**Task brief:** The pictures in the listing below are to be skipped, while the lines between the line holding "ring mcp: (565, 423)" and the line holding "middle tip: (370, 207)", inclusive, are to be output exactly.

**Material to process:**

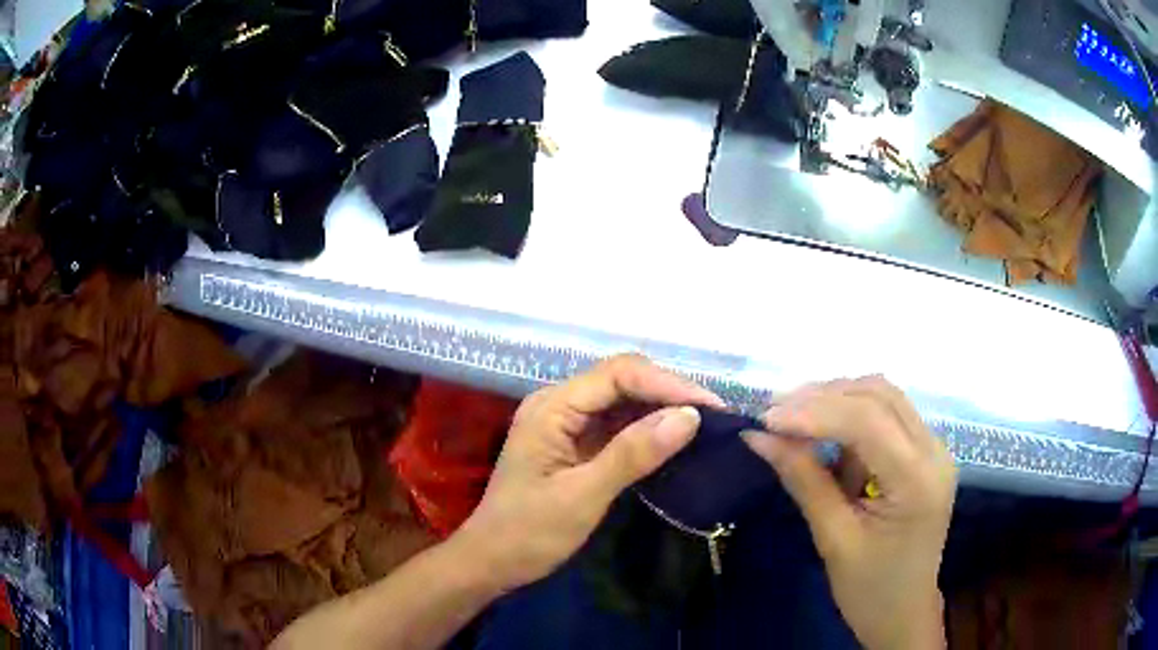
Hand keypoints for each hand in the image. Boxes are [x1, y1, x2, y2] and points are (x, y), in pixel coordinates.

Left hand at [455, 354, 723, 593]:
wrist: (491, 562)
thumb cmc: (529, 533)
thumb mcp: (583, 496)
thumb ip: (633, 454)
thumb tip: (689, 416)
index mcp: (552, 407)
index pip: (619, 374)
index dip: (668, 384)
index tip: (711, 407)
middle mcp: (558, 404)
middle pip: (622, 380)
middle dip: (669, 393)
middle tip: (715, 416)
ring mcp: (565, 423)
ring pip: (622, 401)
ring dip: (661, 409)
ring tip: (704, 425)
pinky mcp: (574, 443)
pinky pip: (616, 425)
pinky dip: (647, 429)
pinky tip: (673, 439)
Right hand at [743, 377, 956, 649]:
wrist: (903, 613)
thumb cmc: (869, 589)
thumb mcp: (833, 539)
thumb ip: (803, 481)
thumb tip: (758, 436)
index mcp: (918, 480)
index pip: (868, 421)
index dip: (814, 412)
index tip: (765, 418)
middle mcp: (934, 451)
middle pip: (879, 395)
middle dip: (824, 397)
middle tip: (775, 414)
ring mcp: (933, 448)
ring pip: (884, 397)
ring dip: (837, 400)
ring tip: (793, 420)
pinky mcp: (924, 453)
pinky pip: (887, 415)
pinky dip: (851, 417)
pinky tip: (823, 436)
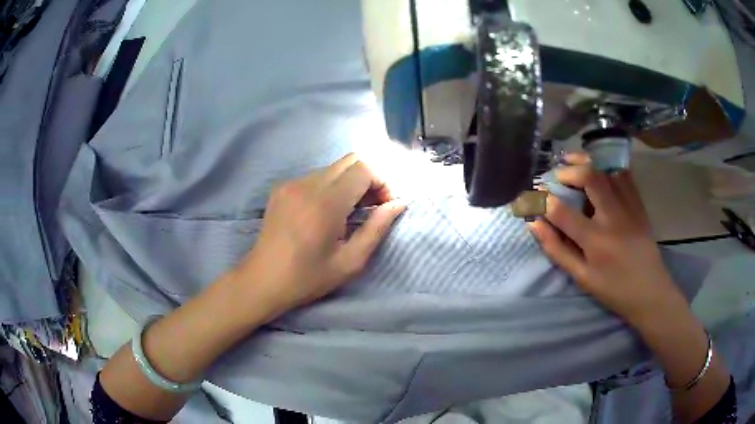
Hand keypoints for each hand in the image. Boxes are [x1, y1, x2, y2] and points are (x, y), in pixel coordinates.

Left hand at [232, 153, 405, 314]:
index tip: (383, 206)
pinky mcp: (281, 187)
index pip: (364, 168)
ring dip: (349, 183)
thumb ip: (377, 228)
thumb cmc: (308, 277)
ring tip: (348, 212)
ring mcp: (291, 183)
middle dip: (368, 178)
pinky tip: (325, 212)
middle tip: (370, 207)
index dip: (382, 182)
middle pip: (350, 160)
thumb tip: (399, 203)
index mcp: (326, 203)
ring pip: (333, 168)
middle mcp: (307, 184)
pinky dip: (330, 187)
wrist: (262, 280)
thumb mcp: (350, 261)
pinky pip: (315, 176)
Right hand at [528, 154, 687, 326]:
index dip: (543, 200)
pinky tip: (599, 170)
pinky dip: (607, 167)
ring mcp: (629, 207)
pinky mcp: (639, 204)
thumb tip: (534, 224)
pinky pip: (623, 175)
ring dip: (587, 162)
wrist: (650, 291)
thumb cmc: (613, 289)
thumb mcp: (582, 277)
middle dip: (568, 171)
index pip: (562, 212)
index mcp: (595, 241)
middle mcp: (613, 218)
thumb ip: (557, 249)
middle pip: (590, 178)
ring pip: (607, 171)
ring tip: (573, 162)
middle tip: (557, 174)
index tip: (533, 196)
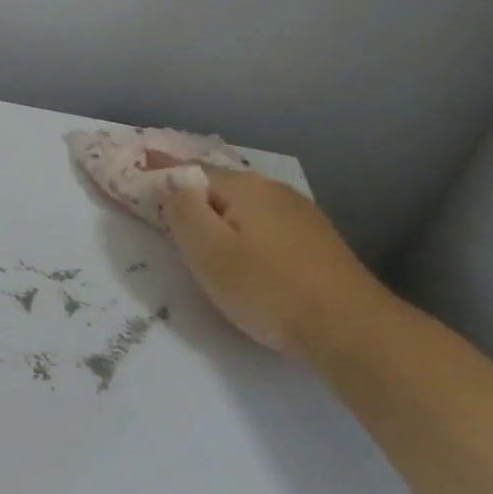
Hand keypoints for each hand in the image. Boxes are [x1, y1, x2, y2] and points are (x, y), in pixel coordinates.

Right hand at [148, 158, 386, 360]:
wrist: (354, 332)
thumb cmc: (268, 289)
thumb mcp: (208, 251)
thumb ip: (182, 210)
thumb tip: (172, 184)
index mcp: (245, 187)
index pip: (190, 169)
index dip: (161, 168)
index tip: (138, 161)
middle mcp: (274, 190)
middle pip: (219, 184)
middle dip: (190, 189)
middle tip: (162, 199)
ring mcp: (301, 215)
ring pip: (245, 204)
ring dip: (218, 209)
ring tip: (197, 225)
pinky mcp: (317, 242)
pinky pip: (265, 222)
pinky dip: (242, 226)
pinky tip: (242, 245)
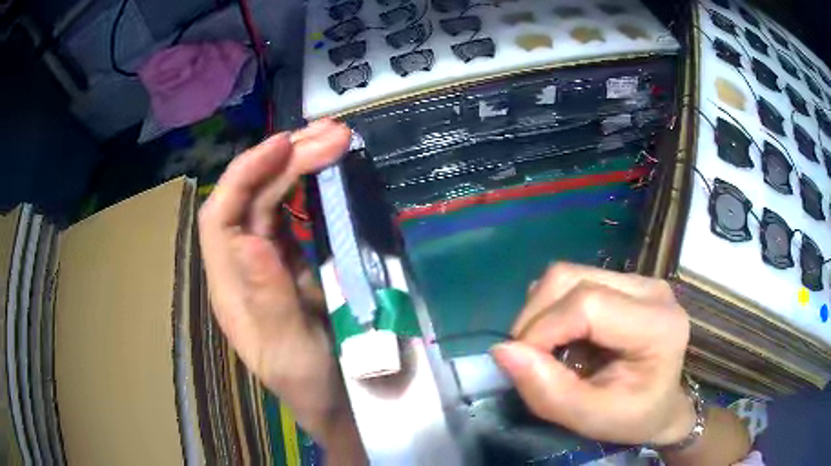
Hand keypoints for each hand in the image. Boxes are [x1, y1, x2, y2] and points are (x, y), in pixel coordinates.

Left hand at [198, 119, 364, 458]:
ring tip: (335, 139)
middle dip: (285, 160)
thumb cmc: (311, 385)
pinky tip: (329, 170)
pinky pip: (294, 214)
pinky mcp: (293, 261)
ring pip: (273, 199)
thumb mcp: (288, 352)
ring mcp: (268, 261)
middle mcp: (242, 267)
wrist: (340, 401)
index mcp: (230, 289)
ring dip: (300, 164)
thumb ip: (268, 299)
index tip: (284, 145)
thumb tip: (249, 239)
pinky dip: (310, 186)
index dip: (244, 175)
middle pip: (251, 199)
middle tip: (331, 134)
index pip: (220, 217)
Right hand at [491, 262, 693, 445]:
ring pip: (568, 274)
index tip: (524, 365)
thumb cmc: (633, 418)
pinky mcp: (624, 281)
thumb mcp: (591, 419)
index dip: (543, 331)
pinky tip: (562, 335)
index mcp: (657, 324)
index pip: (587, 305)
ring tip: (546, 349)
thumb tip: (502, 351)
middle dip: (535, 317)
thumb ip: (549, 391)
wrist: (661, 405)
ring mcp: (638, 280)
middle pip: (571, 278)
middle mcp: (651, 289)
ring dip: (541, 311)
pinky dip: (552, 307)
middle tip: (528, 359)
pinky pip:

**Completed task:**
ring mcp: (565, 423)
ring pip: (622, 401)
ring dip: (661, 409)
ring tip: (704, 425)
pinky mcp: (574, 443)
pinky pip: (616, 425)
pinky dip: (647, 429)
pinky tip: (673, 439)
Right hand at [743, 377, 956, 649]:
wrist: (903, 613)
thumb cmc: (869, 589)
thumb mcp: (833, 539)
thumb ip: (803, 481)
thumb tip: (758, 436)
index mcp: (918, 480)
index pip: (868, 421)
index dip: (814, 412)
index tip: (765, 418)
middle mcp: (934, 451)
middle pip: (879, 395)
middle dip: (824, 397)
middle tip: (775, 414)
ring mcp: (933, 448)
ring pip: (884, 397)
ring dip: (837, 400)
ring tip: (793, 420)
pinky mcp: (924, 453)
pinky pip: (887, 415)
pinky dip: (851, 417)
pinky tip: (823, 436)
Hand keypoints for each hand in the image. Boxes are [x1, y1, x2, y2] and points are (x, y), in pixel coordinates.

Left hand at [232, 153, 405, 314]:
index tip: (383, 206)
pinky mcp: (281, 187)
index pip: (364, 168)
ring dip: (349, 183)
thumb ip: (377, 228)
thumb cmc: (308, 277)
ring tip: (348, 212)
ring mcp: (291, 183)
middle dip: (368, 178)
pinky tip: (325, 212)
middle tip: (370, 207)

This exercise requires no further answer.